Had you asked me two years ago, I never would have pictured myself in a long distance relationship, especially during college. But then again, I didn't think I would meet a guy worth doing long distance with, either. And now, having been apart for nearly ten months, here are a few things I’ve learned from my long distance relationship:
1. Distance really does make the heart grow fonder.
I know it doesn't get more cliché than that, but it really does make you appreciate every single second you are able to spend together. With reunions come rushes of excitement and overly ambitious weekend plans to make up for a month's worth of dates. What you lose in quantity, you make up for in quality. You can splurge on more expensive dinners or take a day trip somewhere, as opposed to deciding what to watch on Netflix for the third night in a row.
2. He’s still your go-to person for everything.
Just because you're on different paths, leading separate lives in different schools, cities, and states, doesn't change the fact that he’s still your person. He’s the first person you call when you get exciting news, but also when you just miserably failed a test or feel like your world is falling apart. Being there for each other and supporting each other is such an important part of a relationship, especially during the stressful rollercoaster that is college.
3. You don't have to be talking to each other all the time.
You will be busy. You will have tests to study for, research papers to write, classes to attend, extracurricular commitments, plans with friends. The list goes on and on. Setting aside time for a phone call or FaceTime every once in a while is a much more personal way of connecting than constant texting to keep tabs on every little detail.
4. Find new ways to connect.
There’s only so much you can tell each other about your day, schoolwork, and friends. Even if you’ve been together for a long time, awkward silences are still bound to happen. Getting too deep into a routine can get kind of annoying as well. I’ve found that a great way to stay connected is by having something you constantly do together. It can be anything from watching a show or movies together on Netflix to discovering and sharing new music with each other, or even playing an iPhone game together. Since you can’t hang out or go on cute dates, it gives your relationship an added dimension and something extra to bond over.
5. If something is bothering you, express it.
Anyone and everyone knows that communication is key to a healthy relationship. However, it’s way easier said than done, and it took me a while to realize how to actively communicate my feelings rather than hold things in. With distance, it’s harder to gauge how the other person is feeling, and you can’t expect your boyfriend to know what’s going through your mind. Maybe you're just having a rough week and are in need of a little extra affection, but whatever it is, it's always better to talk about it.
6. It’s actually kind of a test.
If you and your significant other can make long distance work, I really believe you can get through anything. It’s definitely not easy, but if you can both approach it with a positive mindset and a heck of a lot of trust, then it’s something worth holding on to.
7. Don’t let your relationship hold you back.

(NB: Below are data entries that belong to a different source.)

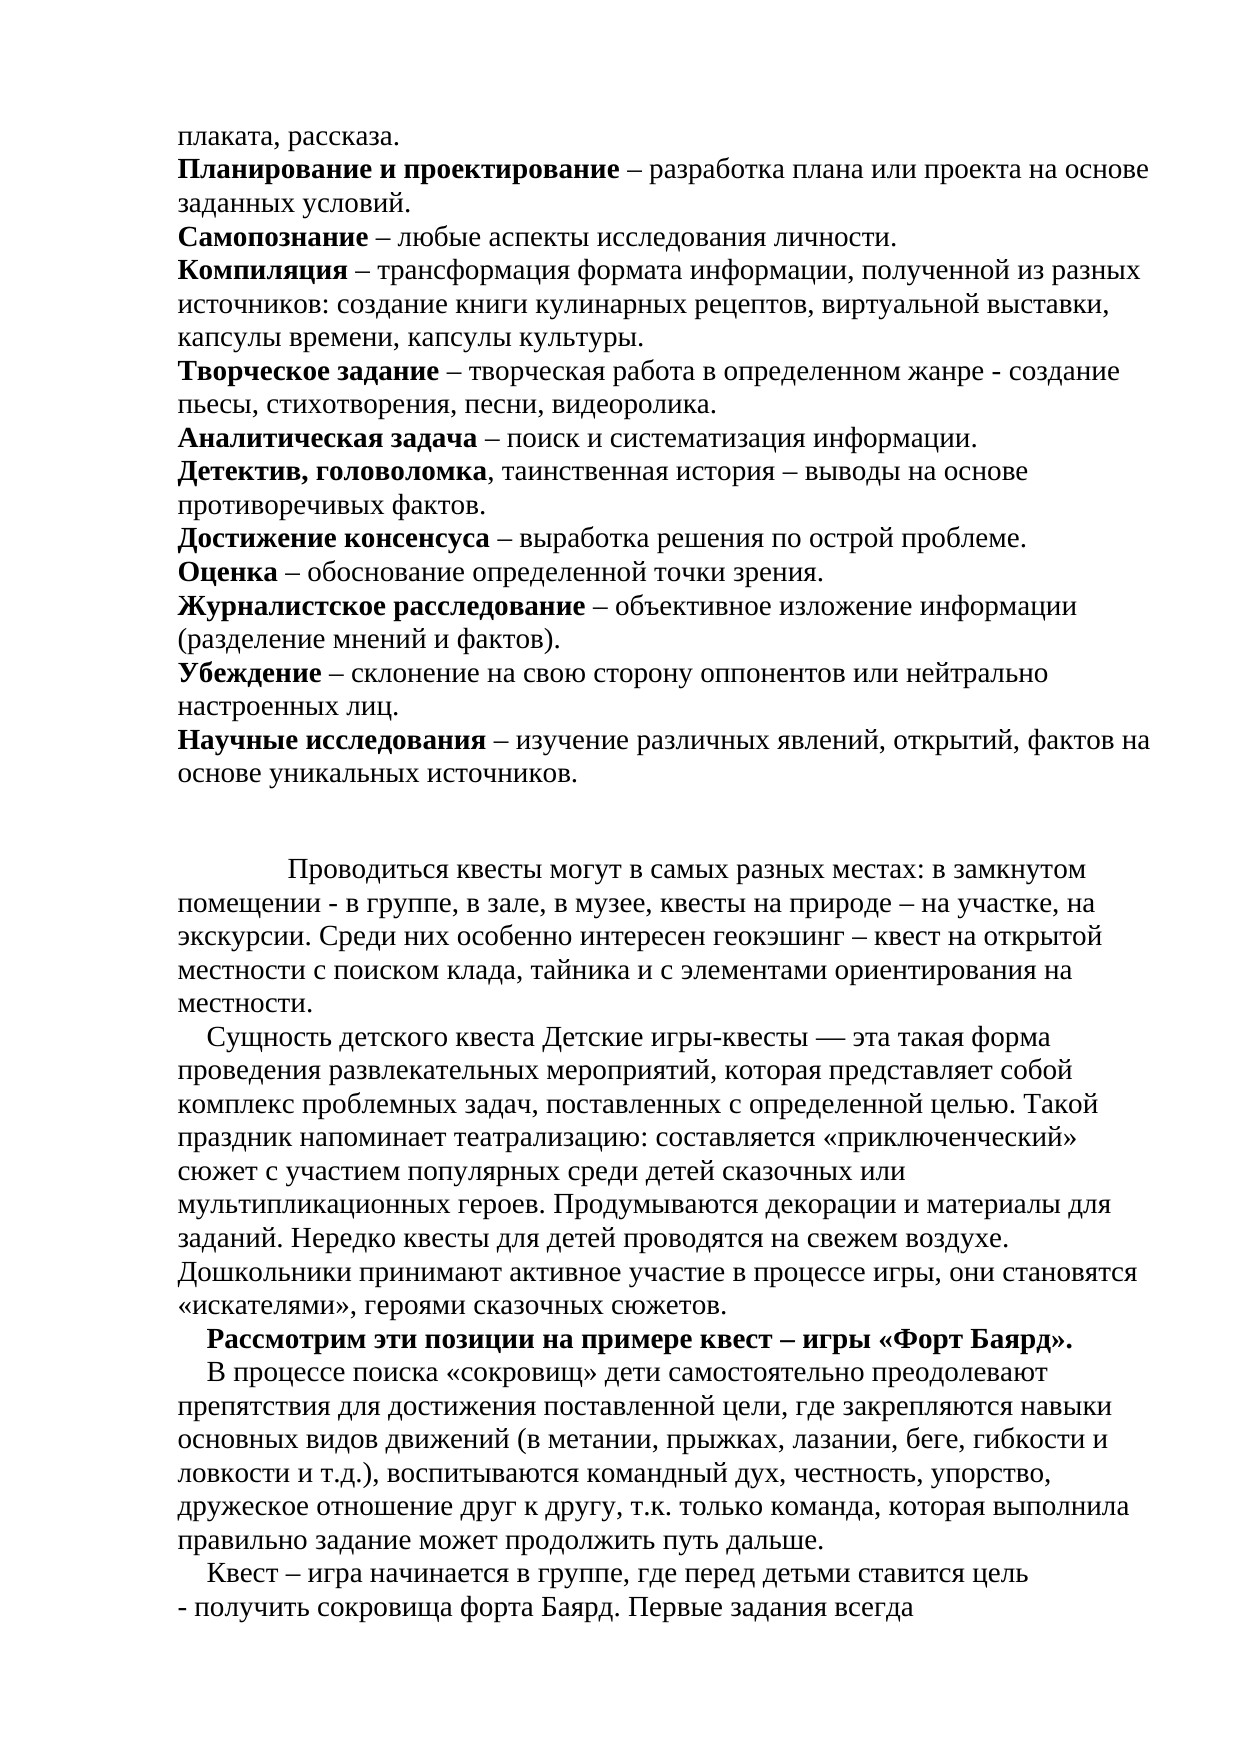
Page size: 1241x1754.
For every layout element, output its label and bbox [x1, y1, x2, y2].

text [177, 851, 1152, 1623]
text [177, 118, 1152, 851]
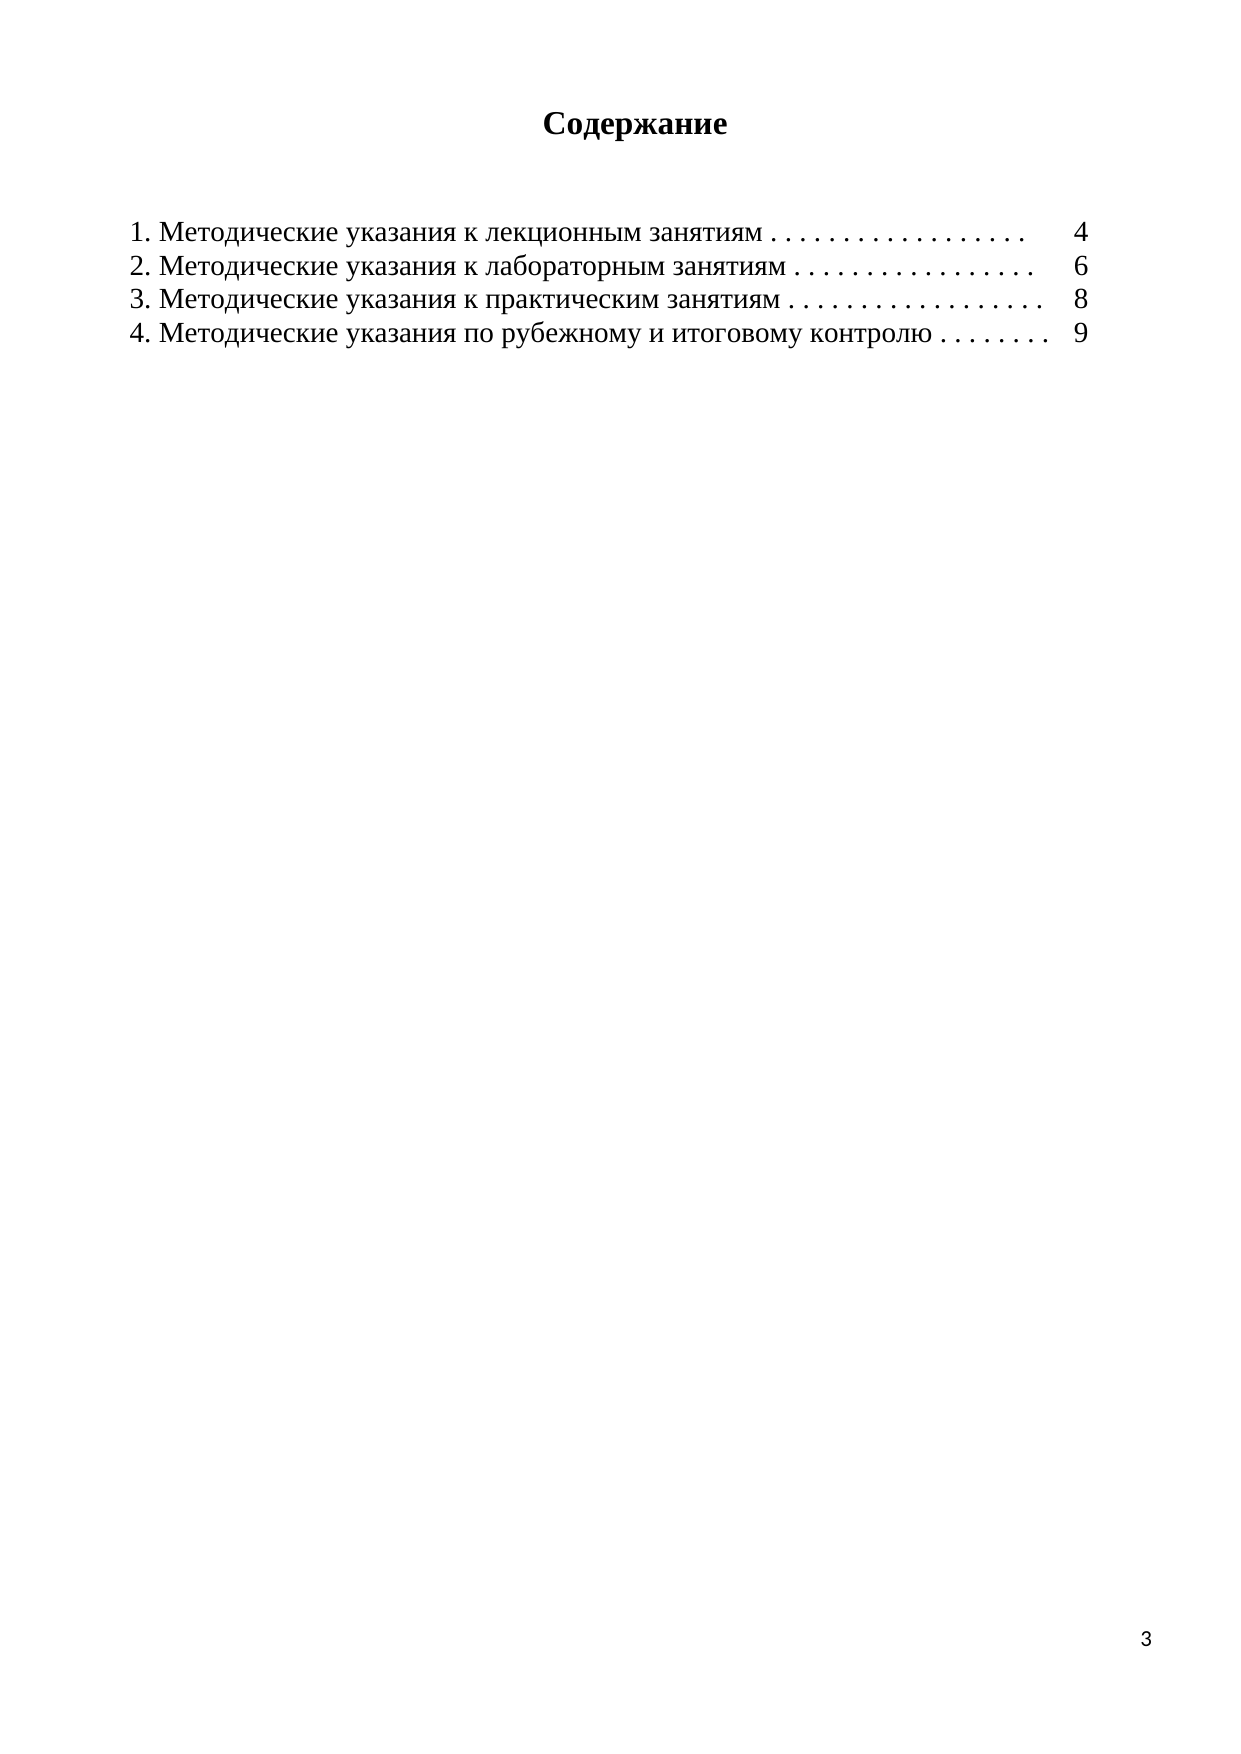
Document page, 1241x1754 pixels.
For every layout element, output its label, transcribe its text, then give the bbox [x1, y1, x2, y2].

table_cell 4. Методические указания по рубежному и итоговому контролю . . . . . . . . [118, 315, 1062, 348]
table_cell 6 [1063, 248, 1151, 281]
table_cell 2. Методические указания к лабораторным занятиям . . . . . . . . . . . . . . . . . [118, 248, 1062, 281]
table_header 4 [1063, 214, 1151, 248]
text Содержание [118, 103, 1152, 142]
table_cell 9 [1063, 315, 1151, 348]
table_header 1. Методические указания к лекционным занятиям . . . . . . . . . . . . . . . . . . [118, 214, 1062, 248]
table_cell 8 [1063, 281, 1151, 315]
table_cell 3. Методические указания к практическим занятиям . . . . . . . . . . . . . . . . . . [118, 281, 1062, 315]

I had many people try to discourage me from going into college in a long distance relationship because they thought it would limit me from getting the full college experience. College is a time of self-discovery and new experiences, and while I can see where they were coming from, being in a long distance relationship has in no way deprived me of that. With that, the best advice I can offer is not to spend your entire day in your room on Skype. Branch out, meet people, hang out with your friends, go to that party, and do everything you can to make the most out of your four years. Ultimately, what matters is that you’re happy, and, while distance totally sucks, love definitely doesn’t.